There are four ways you can use Google Drive –

  1. Via a Browser
  2. Via a local synchronized directory using Drive for Desktop (DFD) on a "normal" operating system (Mac OS / Windows)
  3. Via a plugin within a NAS operating system (like "Cloud Sync" on a Synology NAS).
  4. Via a tool like FreeFileSync

Google Drive via browser is fantastic. No complaints. it takes a lot of time to manage manual uploads vs. a mirrored, synchronized folder. 

Google Drive is a good place for dead files aka archive and for Google documents (sheets, docs, slides). 

Traditionally shared Google Drive folders don’t work as a sync-able local directory solution. Instead, it creates a shortcut that’s cached and that you can’t locally modify. You have to use a "Shared Drive" which functions like a shared Dropbox™ folder. 

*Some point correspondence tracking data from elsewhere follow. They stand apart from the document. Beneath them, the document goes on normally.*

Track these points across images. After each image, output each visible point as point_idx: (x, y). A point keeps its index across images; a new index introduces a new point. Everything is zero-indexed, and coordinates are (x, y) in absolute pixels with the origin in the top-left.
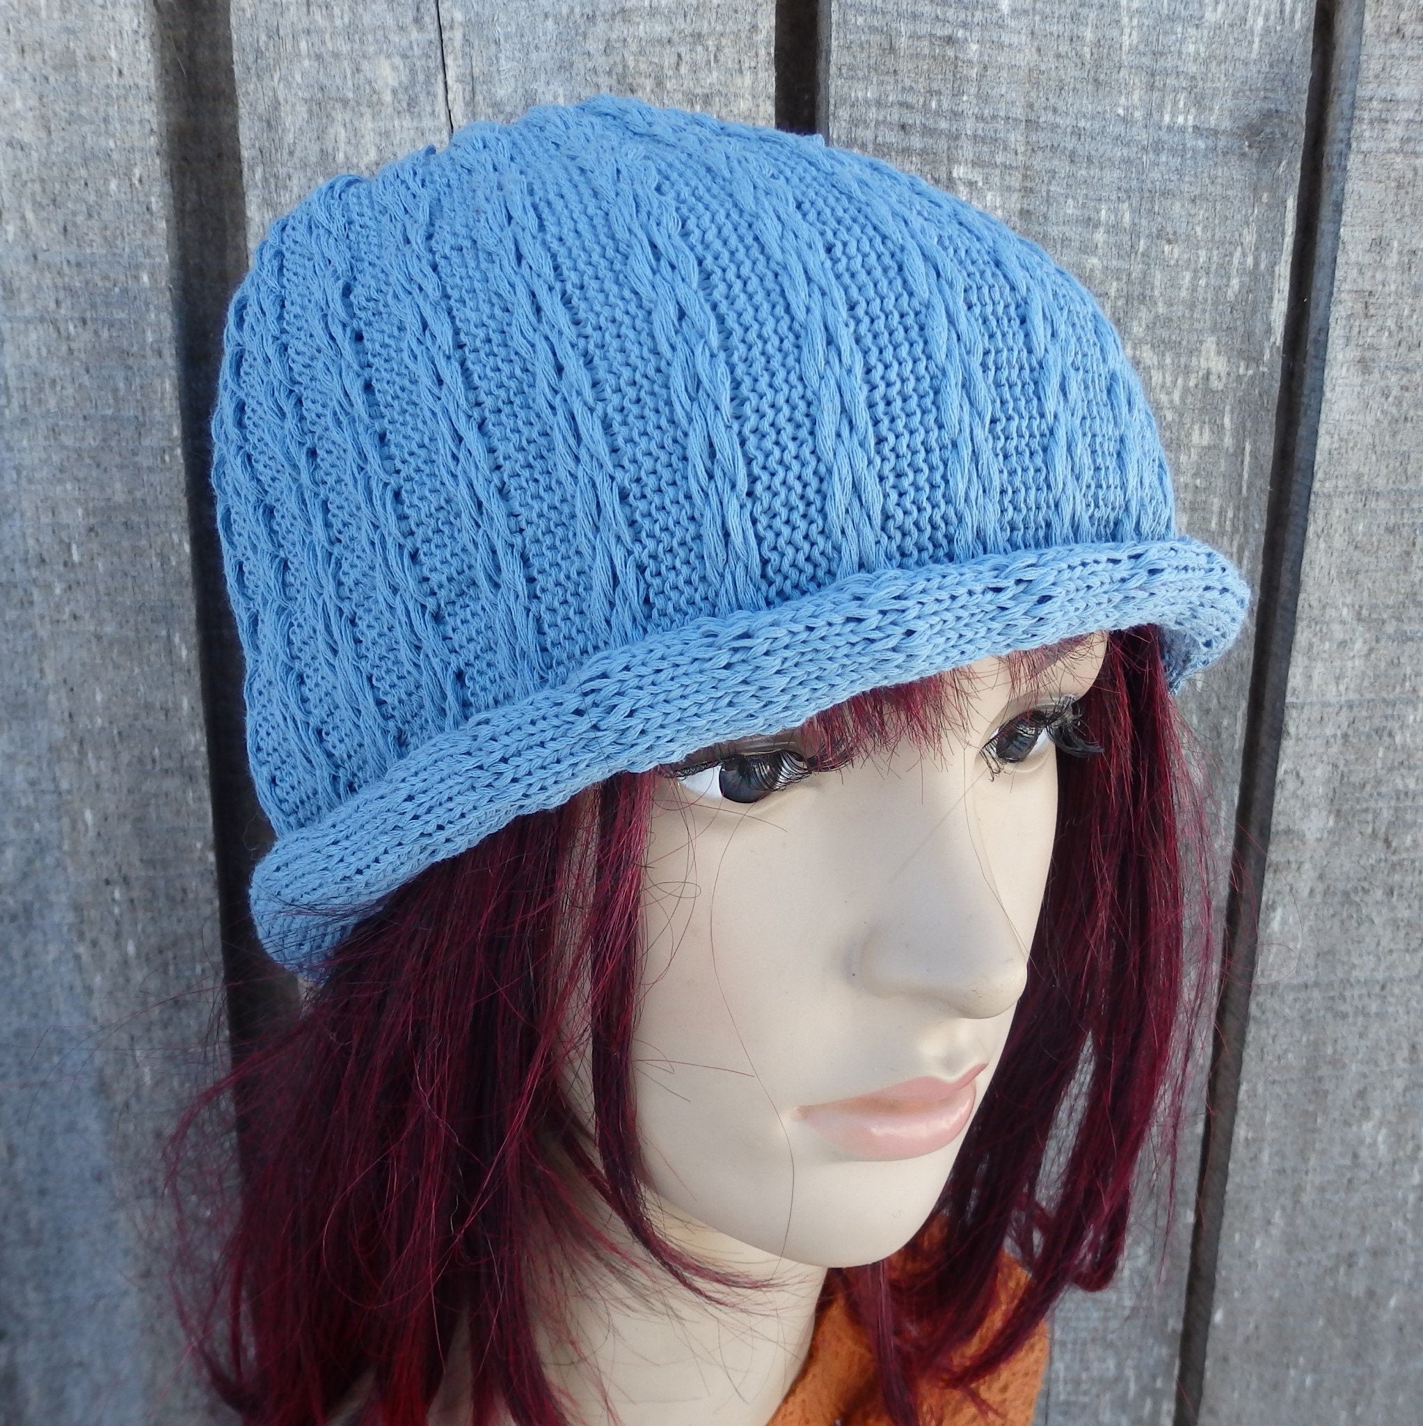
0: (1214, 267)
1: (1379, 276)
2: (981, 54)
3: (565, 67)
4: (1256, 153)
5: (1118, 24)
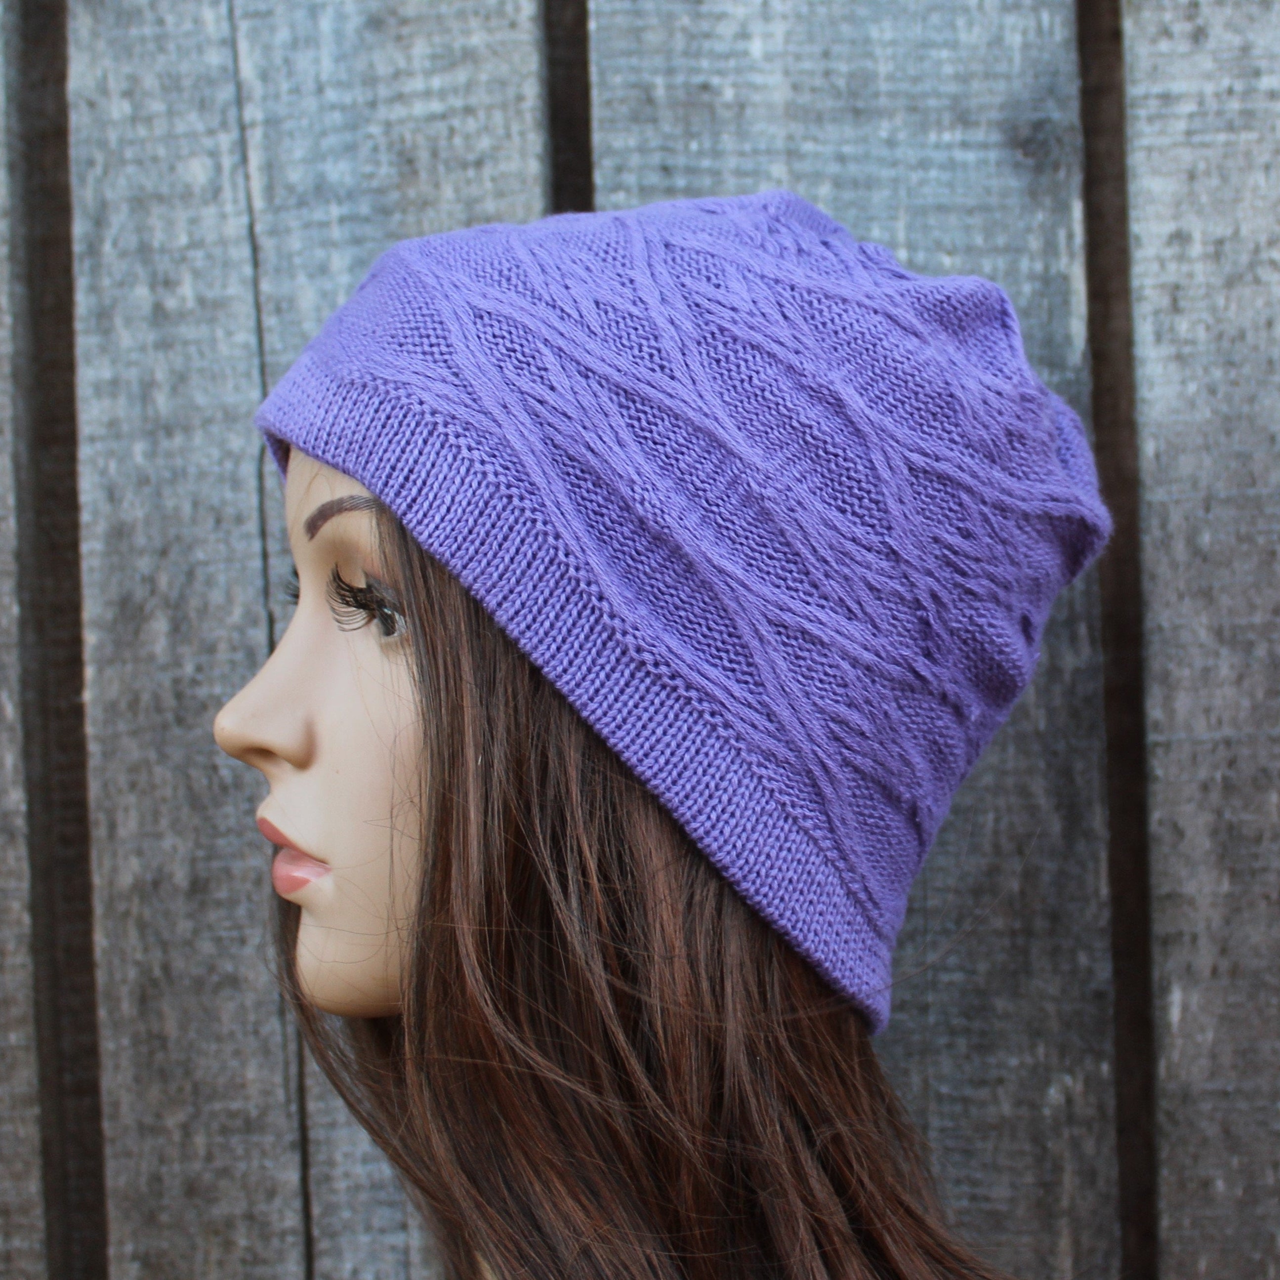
0: (1001, 273)
1: (1185, 268)
2: (737, 95)
3: (350, 149)
4: (1030, 161)
5: (870, 55)
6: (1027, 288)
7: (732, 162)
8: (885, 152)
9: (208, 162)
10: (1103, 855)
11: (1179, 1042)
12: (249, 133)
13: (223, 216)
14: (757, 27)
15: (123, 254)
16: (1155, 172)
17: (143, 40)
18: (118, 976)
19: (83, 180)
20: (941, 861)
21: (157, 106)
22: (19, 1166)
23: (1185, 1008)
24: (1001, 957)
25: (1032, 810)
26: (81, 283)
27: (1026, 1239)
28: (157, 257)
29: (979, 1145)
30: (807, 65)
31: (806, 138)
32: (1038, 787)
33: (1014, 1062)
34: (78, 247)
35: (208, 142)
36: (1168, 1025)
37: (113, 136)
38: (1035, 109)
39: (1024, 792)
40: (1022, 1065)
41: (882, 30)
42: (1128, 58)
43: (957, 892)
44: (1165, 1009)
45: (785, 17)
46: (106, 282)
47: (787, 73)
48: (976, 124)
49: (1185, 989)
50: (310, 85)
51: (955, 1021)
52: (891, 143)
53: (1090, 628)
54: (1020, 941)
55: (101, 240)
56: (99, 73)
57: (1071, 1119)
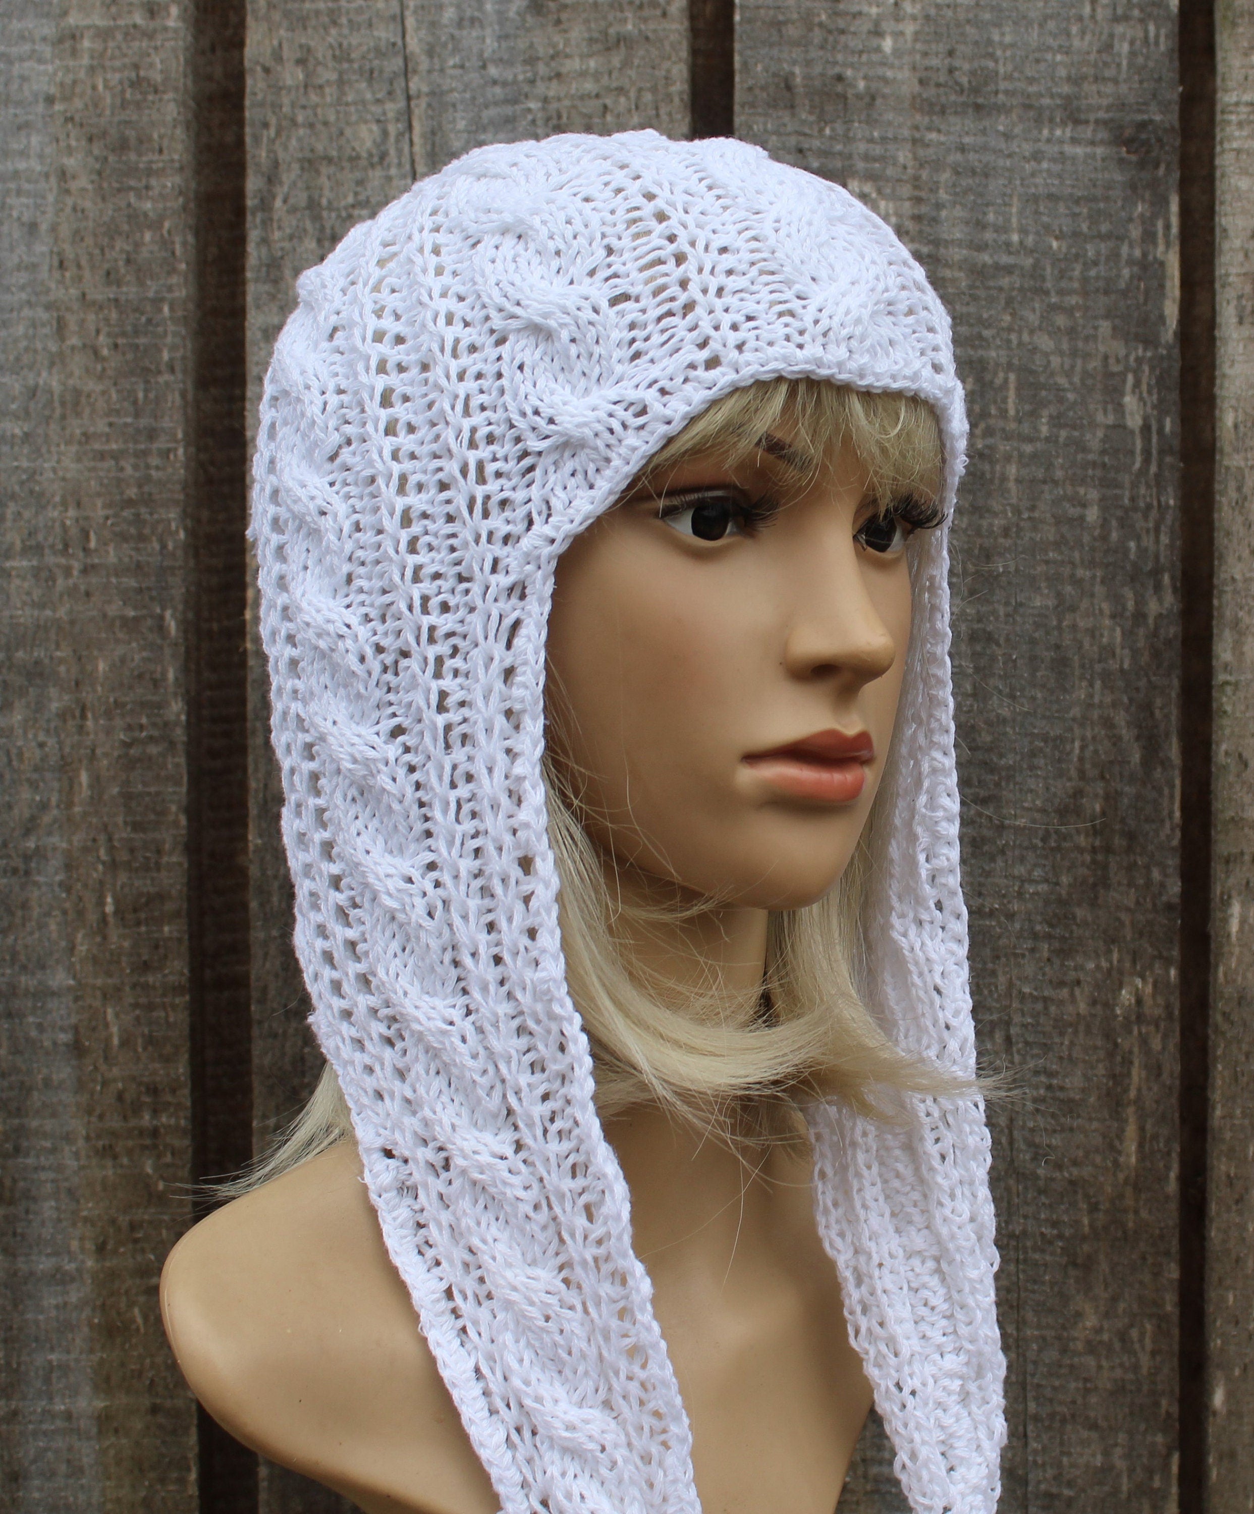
0: (1103, 258)
2: (868, 88)
4: (1133, 158)
5: (992, 56)
6: (1126, 272)
7: (862, 147)
8: (1002, 145)
9: (375, 128)
10: (1178, 782)
11: (1237, 950)
12: (413, 103)
13: (389, 179)
14: (888, 26)
15: (293, 210)
16: (1244, 172)
17: (317, 13)
18: (269, 873)
19: (257, 139)
20: (1032, 783)
21: (328, 75)
22: (168, 1049)
23: (1243, 921)
24: (1083, 871)
25: (1116, 740)
26: (254, 236)
27: (1095, 1125)
28: (325, 214)
29: (1057, 1040)
30: (934, 62)
31: (929, 129)
32: (1121, 718)
33: (1091, 965)
34: (250, 203)
35: (376, 109)
36: (1229, 936)
37: (286, 101)
38: (1139, 111)
39: (1108, 723)
40: (1098, 967)
41: (1003, 34)
42: (1221, 68)
43: (1043, 811)
44: (1226, 920)
45: (914, 18)
46: (277, 235)
47: (914, 68)
48: (1087, 122)
49: (1243, 904)
50: (475, 62)
51: (1038, 928)
52: (1007, 136)
53: (1172, 578)
54: (1100, 857)
55: (274, 197)
56: (275, 43)
57: (1140, 1018)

As of 2025, local instances of Google Drive (eg Drive for Desktop) does a pretty good job with simple files as long as you have a fast ISP. 

For more complex or larger files, the story is a bit more... complicated. For Production work, you cannot rely on Google Drive for Desktop for active synchronization (EG constantly saving a Photoshop file). They haven't figured out the secret sauce that Dropbox mastered over 10 years ago. 

Drive for Desktop Speed Test

65GB folder on 1GB line. 

Should take ~22-24 mins if line isn’t congested. 

Started upload (after confirmed copy) at 10:47AM - no speed or ETA using the app. 

Finished download 11am. ✅ – Only 13 minutes. ~683Mb/s or 85.38 MB/s. Pretty good. 

This folder was multiple files, which may have been a performance positive as simultaneous file uploading processes faster than 1 file that is the same size.